Understanding the Shell Parsing Order

February 9, 2010

The shell understands the commandline as pipeline and list,

* Pipeline is sequence of one or more commands separated by the character |
* List is sequence of one or more pipelines separated by one of the operators: ; , & , && , ||

For each pipeline it will perform the following steps before executing the command,

1. Tokenize

Splits the commands into tokens that are separated by the fixed set of metacharacters.
Tokens => words, keywords, I/O redirectors and semicolons
metacharactes => space, tab, newline, ;(,),<,>,| and &

2. Compound commands
Checks the first token to see if its a keyword with no quotes or backslashes. It can be opening keyword ( like if , { or () ie. compound command) or control structure middle ( like then, else, do ) , end ( fi , done )

3. Aliases
Checks the first word of each command against the list of aliases.
3.i) if match is found, substitutes the alias’s definition and goto Step 1
eg. ll becomes ‘ls -l *’ ### where alias ll=”ls -l *” defined already
3.ii) Otherwise goto Step 4

4. Brace expansion
Similar to pathname expansion except file names generated need not exist.

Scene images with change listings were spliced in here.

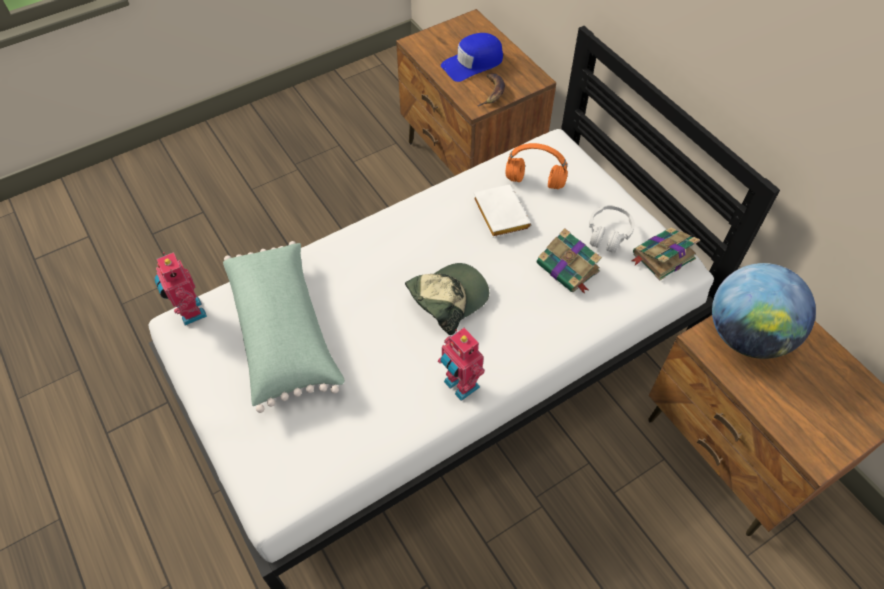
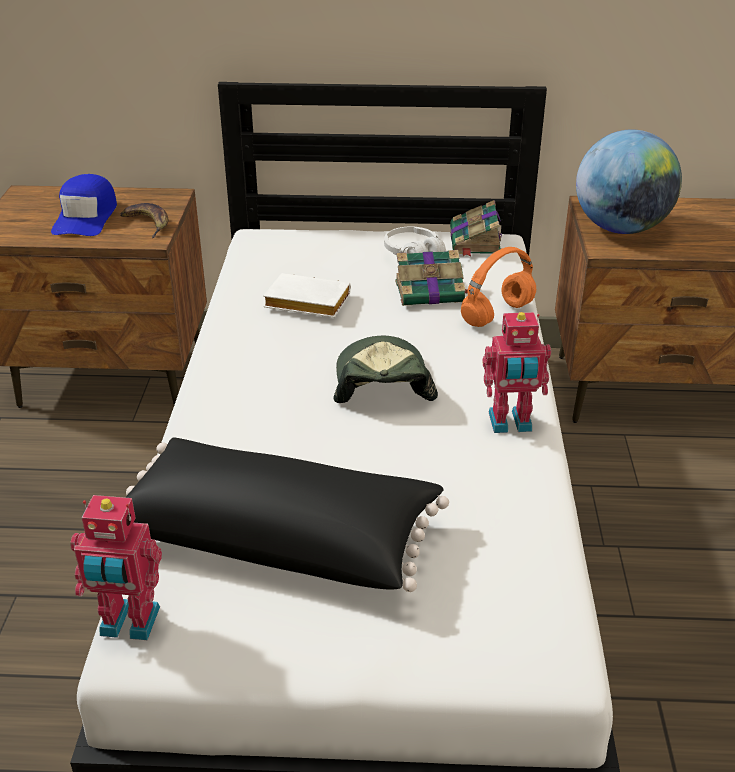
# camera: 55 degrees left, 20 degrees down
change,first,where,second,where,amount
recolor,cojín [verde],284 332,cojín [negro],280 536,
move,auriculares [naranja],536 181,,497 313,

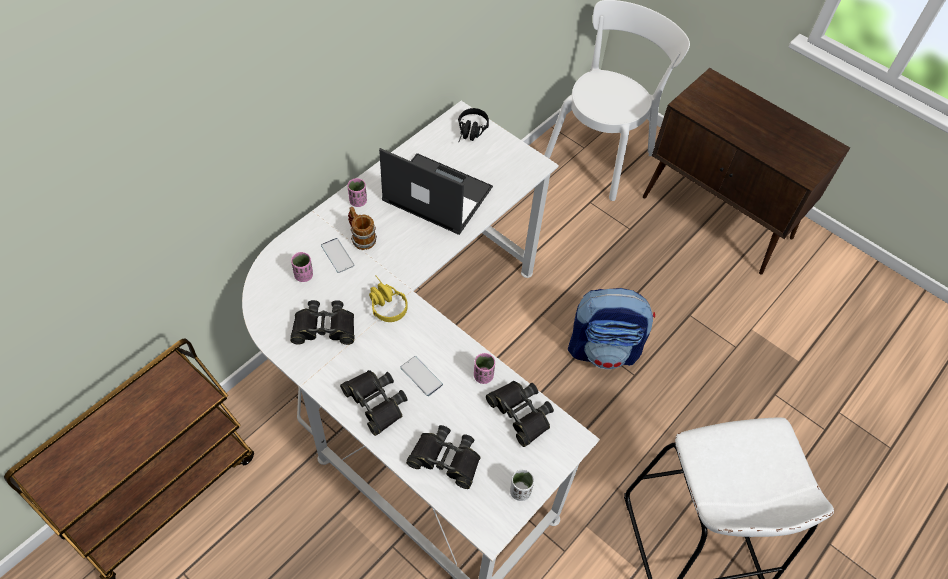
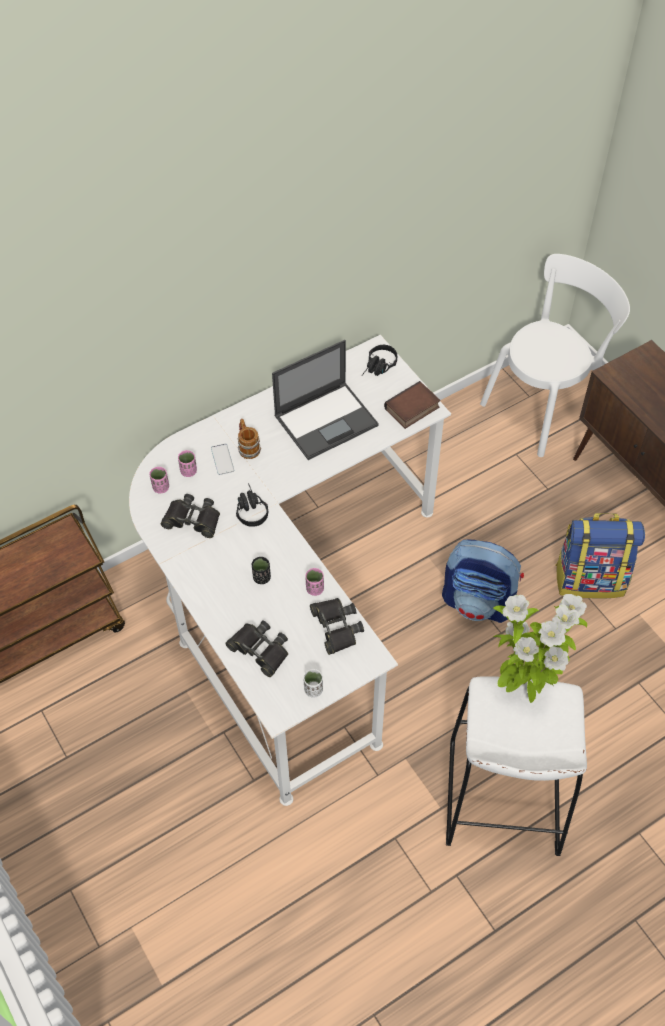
# camera: 20 degrees right, 0 degrees up
change,first,where,second,where,amount
delete,prismáticos [negro],375 402,,,
move,taza [rosa],358 201,,161 487,
recolor,auriculares [amarillo],384 303,auriculares [negro],250 509,
rotate,portátil,436 194,,327 420,105 degrees clockwise
replace,móvil,421 376,taza [negro],261 577,
insert,,,libro,412 409,
insert,,,planta en maceta,524 686,
insert,,,mochila,590 579,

Its a mechanism by which arbitrary strings may be generated.

eg. a{b,c} becomes ab ac.

5. Tilde expansion
If a word begins with an unquoted tilde character ( ~ ), the characters following the tilde are treated as a possible login name.
eg. cd ~joe becomes cd ‘/home/joe’ ### where /home/joe is the $HOME of user joe

6. Parameter substitution
The value of the parameter is substituted.
eg. # echo ${HOME} becomes ‘/home/joe’

7. Command substitution
Command name will be replaced with the standard output of the command . It is of two forms $(string) or `string`.
eg. # `which find` or $(which find) becomes ‘/usr/bin/find’

8. Arithmetic expression
Performs evaluation of an arithmetic expression and substitute the results. It is of the form $((string)).
eg.1 # $(($a+$b)) becomes ‘9’ ### where a=5; b=4

eg.2 # $(($(cat /tmp/file1 | wc -l) + $b)) becomes 7 ### calculate no. of lines in /tmp/file1 ( 3 lines ) and add it to the value of $b ( 4 )

9. Word splitting
Takes part of the line resulted from parameter, command and arithmetic substitution and splits them into word again using $IFS as delimiters instead of metacharacters used in step 1.

The default value of IFS is exactly [space][tab][newline]

10. Pathname expansion
Also known as filename generation or wildcard expansion. The shell scans for the characters *, ? and [ ie. pattern and replace it with an alphabetically sorted list of file names matching the pattern.
eg.1 # file* becomes ‘file1 file2 file3 file1.txt file2.txt file3.txt’

eg. 2 #file? becomes file1 file2 file3

11. Functions, Built-ins and $PATH

At this stage the command has been already split into words containing a simple command and optional list of arguments. And if that simple command ie. first word, contains no slashes ( not an absolute path ) , the shell will attempt to locate it in the following search order

11.i) Function
If there exists a function by that name, it ‘ll be invoked
11.ii) Built-in commands
If there exists a built-in command, it ‘ll be invoked
11.iii) Search $PATH
Finally searches each element of the path for directory containing the command name. The first file found will be chosen.

12. Redirection
Before a command is executed, its input and output may be redirected. Redirection operators < , > , <<, >>
eg. cat /tmp/file1 > /tmp/file2